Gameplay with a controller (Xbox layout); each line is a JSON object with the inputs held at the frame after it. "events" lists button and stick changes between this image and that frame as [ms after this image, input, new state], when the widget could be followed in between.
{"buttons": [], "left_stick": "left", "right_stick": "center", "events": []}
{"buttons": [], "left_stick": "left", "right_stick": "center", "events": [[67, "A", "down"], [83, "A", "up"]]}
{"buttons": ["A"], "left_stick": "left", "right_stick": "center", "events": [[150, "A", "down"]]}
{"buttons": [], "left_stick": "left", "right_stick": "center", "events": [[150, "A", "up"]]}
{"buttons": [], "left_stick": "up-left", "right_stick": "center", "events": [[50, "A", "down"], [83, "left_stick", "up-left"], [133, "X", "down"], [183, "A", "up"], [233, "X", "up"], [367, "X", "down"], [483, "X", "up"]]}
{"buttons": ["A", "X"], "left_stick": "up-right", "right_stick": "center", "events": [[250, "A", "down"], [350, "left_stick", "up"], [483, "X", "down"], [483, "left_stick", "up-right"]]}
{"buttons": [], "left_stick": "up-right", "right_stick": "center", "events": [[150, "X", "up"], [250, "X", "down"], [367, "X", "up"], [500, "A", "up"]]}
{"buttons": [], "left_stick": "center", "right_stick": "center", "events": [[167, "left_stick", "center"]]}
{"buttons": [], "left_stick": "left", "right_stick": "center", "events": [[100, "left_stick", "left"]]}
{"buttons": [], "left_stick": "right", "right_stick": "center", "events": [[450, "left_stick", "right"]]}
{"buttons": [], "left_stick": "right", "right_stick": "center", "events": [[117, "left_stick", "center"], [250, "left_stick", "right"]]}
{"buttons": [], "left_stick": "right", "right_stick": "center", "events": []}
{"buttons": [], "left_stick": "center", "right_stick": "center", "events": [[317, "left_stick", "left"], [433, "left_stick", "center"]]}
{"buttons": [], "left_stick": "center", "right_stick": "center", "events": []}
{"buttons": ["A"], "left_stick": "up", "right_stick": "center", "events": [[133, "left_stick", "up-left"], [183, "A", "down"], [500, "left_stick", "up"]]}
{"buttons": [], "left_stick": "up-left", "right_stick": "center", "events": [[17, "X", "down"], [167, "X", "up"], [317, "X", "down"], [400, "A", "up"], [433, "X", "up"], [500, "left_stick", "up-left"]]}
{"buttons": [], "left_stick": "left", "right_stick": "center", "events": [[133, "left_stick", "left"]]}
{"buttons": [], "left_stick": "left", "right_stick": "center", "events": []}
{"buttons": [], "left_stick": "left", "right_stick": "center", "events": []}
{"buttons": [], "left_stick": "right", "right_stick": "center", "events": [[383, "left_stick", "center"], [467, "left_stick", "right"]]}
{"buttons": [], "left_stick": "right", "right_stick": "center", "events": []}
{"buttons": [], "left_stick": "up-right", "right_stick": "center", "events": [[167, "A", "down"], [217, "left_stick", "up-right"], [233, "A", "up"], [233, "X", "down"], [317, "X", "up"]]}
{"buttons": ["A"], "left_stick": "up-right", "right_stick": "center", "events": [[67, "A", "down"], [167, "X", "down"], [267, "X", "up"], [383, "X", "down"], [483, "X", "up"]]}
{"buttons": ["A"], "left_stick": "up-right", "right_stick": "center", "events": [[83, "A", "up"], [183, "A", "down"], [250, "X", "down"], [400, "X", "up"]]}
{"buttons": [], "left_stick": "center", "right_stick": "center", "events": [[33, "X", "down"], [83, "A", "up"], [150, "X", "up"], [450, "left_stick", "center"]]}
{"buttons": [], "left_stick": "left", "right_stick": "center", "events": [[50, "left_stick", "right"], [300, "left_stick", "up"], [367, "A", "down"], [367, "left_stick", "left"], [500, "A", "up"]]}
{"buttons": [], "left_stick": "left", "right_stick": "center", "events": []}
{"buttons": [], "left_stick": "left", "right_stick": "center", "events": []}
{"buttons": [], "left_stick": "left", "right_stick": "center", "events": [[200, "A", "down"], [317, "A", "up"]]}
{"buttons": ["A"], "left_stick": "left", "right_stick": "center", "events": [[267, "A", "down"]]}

■ ■ ■ ■ ■

_WHAT NEEDS TO BE DONE_
Returned text must match every record word for word.

_SOLUTION TO THE EXERCISE_
Gameplay with a controller (Xbox layout); each line is a JSON object with the inputs held at the frame after it. "events" lists button and stick changes between this image and that frame as [ms after this image, input, new state], when the widget could be followed in between.
{"buttons": [], "left_stick": "left", "right_stick": "center", "events": []}
{"buttons": [], "left_stick": "left", "right_stick": "center", "events": [[67, "A", "down"], [83, "A", "up"]]}
{"buttons": ["A"], "left_stick": "left", "right_stick": "center", "events": [[150, "A", "down"]]}
{"buttons": [], "left_stick": "left", "right_stick": "center", "events": [[150, "A", "up"]]}
{"buttons": [], "left_stick": "up-left", "right_stick": "center", "events": [[50, "A", "down"], [83, "left_stick", "up-left"], [133, "X", "down"], [183, "A", "up"], [233, "X", "up"], [367, "X", "down"], [483, "X", "up"]]}
{"buttons": ["A", "X"], "left_stick": "up-right", "right_stick": "center", "events": [[250, "A", "down"], [350, "left_stick", "up"], [483, "X", "down"], [483, "left_stick", "up-right"]]}
{"buttons": [], "left_stick": "up-right", "right_stick": "center", "events": [[150, "X", "up"], [250, "X", "down"], [367, "X", "up"], [500, "A", "up"]]}
{"buttons": [], "left_stick": "center", "right_stick": "center", "events": [[167, "left_stick", "center"]]}
{"buttons": [], "left_stick": "left", "right_stick": "center", "events": [[100, "left_stick", "left"]]}
{"buttons": [], "left_stick": "right", "right_stick": "center", "events": [[450, "left_stick", "right"]]}
{"buttons": [], "left_stick": "right", "right_stick": "center", "events": [[117, "left_stick", "center"], [250, "left_stick", "right"]]}
{"buttons": [], "left_stick": "right", "right_stick": "center", "events": []}
{"buttons": [], "left_stick": "center", "right_stick": "center", "events": [[317, "left_stick", "left"], [433, "left_stick", "center"]]}
{"buttons": [], "left_stick": "center", "right_stick": "center", "events": []}
{"buttons": ["A"], "left_stick": "up", "right_stick": "center", "events": [[133, "left_stick", "up-left"], [183, "A", "down"], [500, "left_stick", "up"]]}
{"buttons": [], "left_stick": "up-left", "right_stick": "center", "events": [[17, "X", "down"], [167, "X", "up"], [317, "X", "down"], [400, "A", "up"], [433, "X", "up"], [500, "left_stick", "up-left"]]}
{"buttons": [], "left_stick": "left", "right_stick": "center", "events": [[133, "left_stick", "left"]]}
{"buttons": [], "left_stick": "left", "right_stick": "center", "events": []}
{"buttons": [], "left_stick": "left", "right_stick": "center", "events": []}
{"buttons": [], "left_stick": "right", "right_stick": "center", "events": [[383, "left_stick", "center"], [467, "left_stick", "right"]]}
{"buttons": [], "left_stick": "right", "right_stick": "center", "events": []}
{"buttons": [], "left_stick": "up-right", "right_stick": "center", "events": [[167, "A", "down"], [217, "left_stick", "up-right"], [233, "A", "up"], [233, "X", "down"], [317, "X", "up"]]}
{"buttons": ["A"], "left_stick": "up-right", "right_stick": "center", "events": [[67, "A", "down"], [167, "X", "down"], [267, "X", "up"], [383, "X", "down"], [483, "X", "up"]]}
{"buttons": ["A"], "left_stick": "up-right", "right_stick": "center", "events": [[83, "A", "up"], [183, "A", "down"], [250, "X", "down"], [400, "X", "up"]]}
{"buttons": [], "left_stick": "center", "right_stick": "center", "events": [[33, "X", "down"], [83, "A", "up"], [150, "X", "up"], [450, "left_stick", "center"]]}
{"buttons": [], "left_stick": "left", "right_stick": "center", "events": [[50, "left_stick", "right"], [300, "left_stick", "up"], [367, "A", "down"], [367, "left_stick", "left"], [500, "A", "up"]]}
{"buttons": [], "left_stick": "left", "right_stick": "center", "events": []}
{"buttons": [], "left_stick": "left", "right_stick": "center", "events": []}
{"buttons": [], "left_stick": "left", "right_stick": "center", "events": [[200, "A", "down"], [317, "A", "up"]]}
{"buttons": ["A"], "left_stick": "left", "right_stick": "center", "events": [[267, "A", "down"]]}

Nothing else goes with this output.